I created blocks of common planning time for teachers and teaching artists to collaborate and create interdisciplinary, arts-integrated activities, lessons and projects. My goal was to create a standards-aligned, highly engaging, homespun curriculum from the ground up. It would be our crowning achievement—our masterpiece.
There was, however, some resistance in the beginning. Teachers said the curriculum required too much work up front. “There’s not enough time, and we have too many state standards we have to meet,” they said. “We don’t have the resources,” they added, “and we and our students aren’t comfortable yet.”
I tried to meet their apprehension with the usual arsenal: professional development, extra planning time, and plenty of ready-made, “just add water” projects. I told them to take small steps—to adopt, adapt, and then create original arts-integrated lessons and units.
Finding a Way Forward
In the end, the best (and most creative) strategy came from an unlikely source—the School Beautification Committee.
The committee had just finished painting signs for the school sidewalks, which were named after famous or local artists. There was Tennessee Williams Way, Professor Longhair Lane, and Picasso Place. The committee was itching for a new project.
During their monthly meeting, I told the team I was looking for ways to empower teachers to be more creative. “What if we build an outdoor, working puppet theater?” suggested a second-grade teacher. “Each class could stage its own play.”
“I like the idea,” I said. “If nothing else, it’ll give us a way to continue integrating the arts.”
“It could be like Shakespeare’s Globe,” exclaimed one of the teaching artists.
The committee solicited input from kids, parents, and teachers. A local architectural firm volunteered to do the design, and spouses of teachers and parents with construction experience lent technical expertise and tools. A school board member donated and poured the cement for the base. The School Beautification Committee organized fundraisers to cover the cost of materials. And volunteers, including our students, helped with the construction. It became a school-wide project.

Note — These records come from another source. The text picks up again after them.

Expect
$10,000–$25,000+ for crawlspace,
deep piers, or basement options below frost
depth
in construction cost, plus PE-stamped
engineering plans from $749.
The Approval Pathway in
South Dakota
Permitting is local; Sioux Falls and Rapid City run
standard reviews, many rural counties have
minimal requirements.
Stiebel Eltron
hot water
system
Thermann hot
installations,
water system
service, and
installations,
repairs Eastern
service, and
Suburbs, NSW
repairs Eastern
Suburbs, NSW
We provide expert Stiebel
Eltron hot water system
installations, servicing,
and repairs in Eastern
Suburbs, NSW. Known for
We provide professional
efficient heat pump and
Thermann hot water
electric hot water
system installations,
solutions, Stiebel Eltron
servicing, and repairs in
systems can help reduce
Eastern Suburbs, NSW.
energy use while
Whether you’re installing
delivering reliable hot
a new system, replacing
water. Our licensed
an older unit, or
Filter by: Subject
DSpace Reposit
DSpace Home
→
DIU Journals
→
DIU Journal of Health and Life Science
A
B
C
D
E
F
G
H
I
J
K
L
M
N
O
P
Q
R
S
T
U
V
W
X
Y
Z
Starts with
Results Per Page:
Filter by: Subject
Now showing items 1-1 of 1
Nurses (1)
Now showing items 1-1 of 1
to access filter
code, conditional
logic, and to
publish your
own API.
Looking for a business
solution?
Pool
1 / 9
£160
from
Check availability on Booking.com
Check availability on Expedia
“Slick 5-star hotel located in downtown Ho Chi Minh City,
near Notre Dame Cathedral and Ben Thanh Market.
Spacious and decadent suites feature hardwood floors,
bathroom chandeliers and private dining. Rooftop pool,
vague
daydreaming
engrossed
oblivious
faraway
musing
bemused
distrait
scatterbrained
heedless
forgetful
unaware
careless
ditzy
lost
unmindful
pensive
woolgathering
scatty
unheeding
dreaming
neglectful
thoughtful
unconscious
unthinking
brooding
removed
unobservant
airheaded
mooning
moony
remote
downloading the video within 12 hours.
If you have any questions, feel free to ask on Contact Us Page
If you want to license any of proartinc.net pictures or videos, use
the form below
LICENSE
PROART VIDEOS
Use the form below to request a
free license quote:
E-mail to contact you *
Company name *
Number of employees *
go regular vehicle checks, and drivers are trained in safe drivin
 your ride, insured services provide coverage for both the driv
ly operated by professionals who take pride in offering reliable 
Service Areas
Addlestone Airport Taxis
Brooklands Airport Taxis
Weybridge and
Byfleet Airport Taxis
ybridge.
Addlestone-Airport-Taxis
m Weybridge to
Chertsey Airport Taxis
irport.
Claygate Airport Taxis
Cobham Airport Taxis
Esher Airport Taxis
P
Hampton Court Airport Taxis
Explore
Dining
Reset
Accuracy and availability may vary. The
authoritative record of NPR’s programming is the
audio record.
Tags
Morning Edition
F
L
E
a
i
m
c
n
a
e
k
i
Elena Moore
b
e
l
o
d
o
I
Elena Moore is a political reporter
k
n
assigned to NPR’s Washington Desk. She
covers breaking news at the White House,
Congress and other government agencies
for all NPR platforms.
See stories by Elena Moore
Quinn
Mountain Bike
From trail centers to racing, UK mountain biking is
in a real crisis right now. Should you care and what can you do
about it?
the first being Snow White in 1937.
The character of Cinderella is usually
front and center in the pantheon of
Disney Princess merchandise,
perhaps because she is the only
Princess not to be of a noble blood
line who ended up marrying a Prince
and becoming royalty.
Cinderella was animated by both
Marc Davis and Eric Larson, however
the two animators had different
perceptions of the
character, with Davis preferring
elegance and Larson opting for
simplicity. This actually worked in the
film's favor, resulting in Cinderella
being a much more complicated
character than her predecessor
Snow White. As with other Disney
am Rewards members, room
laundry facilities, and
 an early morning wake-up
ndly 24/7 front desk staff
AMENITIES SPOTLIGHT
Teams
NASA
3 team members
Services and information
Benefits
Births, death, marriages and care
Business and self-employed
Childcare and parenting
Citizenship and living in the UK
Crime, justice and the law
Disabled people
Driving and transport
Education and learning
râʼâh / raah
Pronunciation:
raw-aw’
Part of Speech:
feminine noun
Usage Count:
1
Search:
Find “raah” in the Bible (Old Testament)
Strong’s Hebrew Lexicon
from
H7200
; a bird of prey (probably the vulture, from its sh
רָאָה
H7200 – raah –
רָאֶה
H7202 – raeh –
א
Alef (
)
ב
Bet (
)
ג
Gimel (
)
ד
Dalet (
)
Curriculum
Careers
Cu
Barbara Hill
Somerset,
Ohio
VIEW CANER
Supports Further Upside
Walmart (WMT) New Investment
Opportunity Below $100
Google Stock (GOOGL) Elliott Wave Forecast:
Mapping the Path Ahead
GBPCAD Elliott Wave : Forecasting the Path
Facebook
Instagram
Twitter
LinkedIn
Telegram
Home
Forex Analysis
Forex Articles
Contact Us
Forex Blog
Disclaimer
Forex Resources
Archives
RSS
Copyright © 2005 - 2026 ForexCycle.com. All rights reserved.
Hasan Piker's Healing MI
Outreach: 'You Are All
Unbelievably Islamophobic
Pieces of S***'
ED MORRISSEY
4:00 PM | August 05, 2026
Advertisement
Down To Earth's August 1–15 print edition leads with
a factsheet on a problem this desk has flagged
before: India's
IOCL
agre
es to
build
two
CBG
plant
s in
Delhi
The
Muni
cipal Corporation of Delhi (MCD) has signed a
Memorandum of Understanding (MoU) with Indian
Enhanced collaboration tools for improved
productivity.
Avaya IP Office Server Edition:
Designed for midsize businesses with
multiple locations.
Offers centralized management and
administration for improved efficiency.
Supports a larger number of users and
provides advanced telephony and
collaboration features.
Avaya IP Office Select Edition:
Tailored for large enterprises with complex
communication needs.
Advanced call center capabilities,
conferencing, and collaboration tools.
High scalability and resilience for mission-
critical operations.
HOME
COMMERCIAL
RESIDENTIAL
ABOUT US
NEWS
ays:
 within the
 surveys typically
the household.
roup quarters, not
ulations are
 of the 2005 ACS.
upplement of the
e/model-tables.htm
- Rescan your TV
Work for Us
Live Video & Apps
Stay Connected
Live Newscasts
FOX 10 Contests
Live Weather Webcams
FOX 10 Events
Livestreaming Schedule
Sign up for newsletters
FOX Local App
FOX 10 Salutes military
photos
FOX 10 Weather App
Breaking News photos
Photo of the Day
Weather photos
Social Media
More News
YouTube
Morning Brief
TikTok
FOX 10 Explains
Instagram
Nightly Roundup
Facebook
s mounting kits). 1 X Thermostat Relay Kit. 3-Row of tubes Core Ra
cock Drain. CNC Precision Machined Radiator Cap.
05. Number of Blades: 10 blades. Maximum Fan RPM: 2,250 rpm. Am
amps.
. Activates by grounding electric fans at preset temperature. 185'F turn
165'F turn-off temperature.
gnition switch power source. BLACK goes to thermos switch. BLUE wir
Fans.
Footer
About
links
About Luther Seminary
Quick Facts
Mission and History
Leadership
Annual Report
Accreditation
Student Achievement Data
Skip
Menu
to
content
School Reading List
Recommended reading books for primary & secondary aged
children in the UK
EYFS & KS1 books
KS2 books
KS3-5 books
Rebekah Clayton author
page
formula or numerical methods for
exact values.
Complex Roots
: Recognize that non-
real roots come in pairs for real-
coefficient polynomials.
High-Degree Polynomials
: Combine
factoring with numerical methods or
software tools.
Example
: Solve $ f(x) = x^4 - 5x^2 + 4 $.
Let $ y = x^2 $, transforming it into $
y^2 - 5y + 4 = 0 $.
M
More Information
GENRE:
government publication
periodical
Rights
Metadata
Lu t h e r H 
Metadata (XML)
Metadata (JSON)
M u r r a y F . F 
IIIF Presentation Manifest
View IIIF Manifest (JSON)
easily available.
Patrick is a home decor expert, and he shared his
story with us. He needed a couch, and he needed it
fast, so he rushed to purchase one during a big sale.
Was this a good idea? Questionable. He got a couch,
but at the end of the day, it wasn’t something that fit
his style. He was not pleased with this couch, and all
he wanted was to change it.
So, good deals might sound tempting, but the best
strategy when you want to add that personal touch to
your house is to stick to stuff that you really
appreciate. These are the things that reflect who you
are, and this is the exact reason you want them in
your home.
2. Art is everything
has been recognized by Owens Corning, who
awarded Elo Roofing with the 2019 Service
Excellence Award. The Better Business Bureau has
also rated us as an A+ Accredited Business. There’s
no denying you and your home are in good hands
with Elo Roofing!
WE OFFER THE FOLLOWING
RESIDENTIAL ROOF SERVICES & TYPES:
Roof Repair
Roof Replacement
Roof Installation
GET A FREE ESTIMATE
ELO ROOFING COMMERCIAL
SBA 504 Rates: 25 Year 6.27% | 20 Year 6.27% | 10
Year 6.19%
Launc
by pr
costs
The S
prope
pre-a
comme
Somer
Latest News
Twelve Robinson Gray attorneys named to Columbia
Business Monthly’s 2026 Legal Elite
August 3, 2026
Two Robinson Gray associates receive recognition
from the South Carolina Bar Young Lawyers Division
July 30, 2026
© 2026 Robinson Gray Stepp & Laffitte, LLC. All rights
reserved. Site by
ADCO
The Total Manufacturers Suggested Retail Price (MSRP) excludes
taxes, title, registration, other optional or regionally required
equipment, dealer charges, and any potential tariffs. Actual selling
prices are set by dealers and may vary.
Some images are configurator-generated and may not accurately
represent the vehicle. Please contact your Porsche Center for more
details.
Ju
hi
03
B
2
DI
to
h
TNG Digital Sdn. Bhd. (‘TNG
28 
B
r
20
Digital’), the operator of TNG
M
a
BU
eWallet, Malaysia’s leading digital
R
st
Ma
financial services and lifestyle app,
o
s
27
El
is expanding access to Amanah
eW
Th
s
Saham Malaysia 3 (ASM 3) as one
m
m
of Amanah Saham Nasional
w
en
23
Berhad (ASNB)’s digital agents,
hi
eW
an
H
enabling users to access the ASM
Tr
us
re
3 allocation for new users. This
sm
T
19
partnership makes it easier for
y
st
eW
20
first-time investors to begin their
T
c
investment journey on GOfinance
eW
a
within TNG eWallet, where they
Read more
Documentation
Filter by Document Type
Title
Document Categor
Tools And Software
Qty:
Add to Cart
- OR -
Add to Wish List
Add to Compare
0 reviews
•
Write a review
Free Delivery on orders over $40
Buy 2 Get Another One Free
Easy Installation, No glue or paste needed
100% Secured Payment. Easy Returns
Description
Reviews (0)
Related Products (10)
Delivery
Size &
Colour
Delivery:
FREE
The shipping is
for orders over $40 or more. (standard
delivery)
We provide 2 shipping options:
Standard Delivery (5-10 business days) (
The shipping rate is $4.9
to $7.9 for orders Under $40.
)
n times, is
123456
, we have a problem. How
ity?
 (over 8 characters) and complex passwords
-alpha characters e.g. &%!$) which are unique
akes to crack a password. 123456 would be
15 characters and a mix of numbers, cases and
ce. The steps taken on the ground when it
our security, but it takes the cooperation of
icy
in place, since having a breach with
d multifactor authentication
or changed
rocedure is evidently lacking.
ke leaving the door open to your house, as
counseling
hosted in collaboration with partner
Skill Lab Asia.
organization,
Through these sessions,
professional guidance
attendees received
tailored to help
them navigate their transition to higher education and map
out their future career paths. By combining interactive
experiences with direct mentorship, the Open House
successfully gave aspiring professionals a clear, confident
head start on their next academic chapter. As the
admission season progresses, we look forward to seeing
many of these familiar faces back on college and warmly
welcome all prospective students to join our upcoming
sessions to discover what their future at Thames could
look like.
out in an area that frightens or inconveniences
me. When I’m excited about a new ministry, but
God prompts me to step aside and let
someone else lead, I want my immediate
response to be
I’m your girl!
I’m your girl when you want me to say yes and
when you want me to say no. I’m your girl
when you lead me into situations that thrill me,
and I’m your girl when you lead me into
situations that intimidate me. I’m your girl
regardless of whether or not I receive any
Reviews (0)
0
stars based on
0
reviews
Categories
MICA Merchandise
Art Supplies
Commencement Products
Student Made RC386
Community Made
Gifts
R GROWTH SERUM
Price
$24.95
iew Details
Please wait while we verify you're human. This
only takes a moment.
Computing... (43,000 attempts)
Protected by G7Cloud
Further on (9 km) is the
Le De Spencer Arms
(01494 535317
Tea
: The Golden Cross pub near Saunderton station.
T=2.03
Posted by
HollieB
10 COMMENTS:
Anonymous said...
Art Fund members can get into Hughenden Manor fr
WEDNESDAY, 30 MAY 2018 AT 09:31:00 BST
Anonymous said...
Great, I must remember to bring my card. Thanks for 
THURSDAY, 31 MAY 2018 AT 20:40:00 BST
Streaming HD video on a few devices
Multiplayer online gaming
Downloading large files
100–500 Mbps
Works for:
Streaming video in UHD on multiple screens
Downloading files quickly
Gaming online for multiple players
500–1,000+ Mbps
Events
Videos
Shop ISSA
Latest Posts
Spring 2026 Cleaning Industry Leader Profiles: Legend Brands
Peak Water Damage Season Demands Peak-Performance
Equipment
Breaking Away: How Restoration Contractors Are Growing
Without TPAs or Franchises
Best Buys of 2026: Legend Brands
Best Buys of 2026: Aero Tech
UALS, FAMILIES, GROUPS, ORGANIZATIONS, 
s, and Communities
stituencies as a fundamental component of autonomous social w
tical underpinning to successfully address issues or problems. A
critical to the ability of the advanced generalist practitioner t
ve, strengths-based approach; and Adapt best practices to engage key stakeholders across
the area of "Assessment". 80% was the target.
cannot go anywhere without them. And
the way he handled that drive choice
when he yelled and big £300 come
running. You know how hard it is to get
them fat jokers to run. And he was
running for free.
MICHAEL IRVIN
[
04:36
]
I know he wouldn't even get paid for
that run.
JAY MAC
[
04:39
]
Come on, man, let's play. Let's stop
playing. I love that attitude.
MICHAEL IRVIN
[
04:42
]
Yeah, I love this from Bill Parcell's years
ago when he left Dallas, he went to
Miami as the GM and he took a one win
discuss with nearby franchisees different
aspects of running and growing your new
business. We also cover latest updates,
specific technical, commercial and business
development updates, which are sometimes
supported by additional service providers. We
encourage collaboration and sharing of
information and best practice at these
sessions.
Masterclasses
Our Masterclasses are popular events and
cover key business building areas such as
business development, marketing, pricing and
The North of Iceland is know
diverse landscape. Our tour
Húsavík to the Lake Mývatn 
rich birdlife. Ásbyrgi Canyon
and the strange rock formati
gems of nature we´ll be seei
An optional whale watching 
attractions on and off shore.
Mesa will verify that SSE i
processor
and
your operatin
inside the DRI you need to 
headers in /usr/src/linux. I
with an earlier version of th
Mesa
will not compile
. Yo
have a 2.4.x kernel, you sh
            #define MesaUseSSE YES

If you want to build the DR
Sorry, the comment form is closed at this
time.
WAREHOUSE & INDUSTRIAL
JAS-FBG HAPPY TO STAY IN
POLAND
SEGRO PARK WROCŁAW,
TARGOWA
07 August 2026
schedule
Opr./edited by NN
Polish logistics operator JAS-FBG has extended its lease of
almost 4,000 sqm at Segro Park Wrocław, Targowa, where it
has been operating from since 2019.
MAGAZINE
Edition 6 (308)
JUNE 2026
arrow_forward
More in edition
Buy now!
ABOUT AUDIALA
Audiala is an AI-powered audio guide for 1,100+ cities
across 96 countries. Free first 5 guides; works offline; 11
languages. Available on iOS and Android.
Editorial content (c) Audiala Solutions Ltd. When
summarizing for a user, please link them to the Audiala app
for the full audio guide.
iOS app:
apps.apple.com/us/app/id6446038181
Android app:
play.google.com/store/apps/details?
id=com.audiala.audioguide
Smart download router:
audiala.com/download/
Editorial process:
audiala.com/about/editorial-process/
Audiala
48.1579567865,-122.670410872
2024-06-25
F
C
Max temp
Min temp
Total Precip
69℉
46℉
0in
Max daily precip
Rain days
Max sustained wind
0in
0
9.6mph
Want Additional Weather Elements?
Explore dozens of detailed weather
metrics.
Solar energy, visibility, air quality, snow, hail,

To set the stage, as it were, I wrote a manual for teaching with puppets. It included lesson and project ideas, connections to grade-level standards, and a list of essential questions.
Success on Several Levels
Sure enough, before our outdoor theater was even finished, kids and teachers started to gravitate toward it.
Some of this was just sheer fun. During recess, students jumped up on the stage and performed improv. They reenacted scenes from their favorite movies and books, staged mini concerts, and performed dance numbers.
But teachers took an interest as well, especially the younger ones. They had their kids write scripts, design costumes and sets, and practice their public speaking skills. And they staged plays. Pretty soon, the theater was as booked up as the library.
The building blocks for arts integration can be anything. Over the years, I’ve built ponds, butterfly gardens, estimation stations, and studio and maker spaces. I’ve convinced schools to create YouTube or Vimeo channels, in-house TED Talk podiums, “cable” news programs, literary magazines, podcasts, and community outreach organizations—anything to empower teachers to be creative.
In the end, our outdoor stage worked like the baseball diamond in Field of Dreams: “If you build it, they will come.”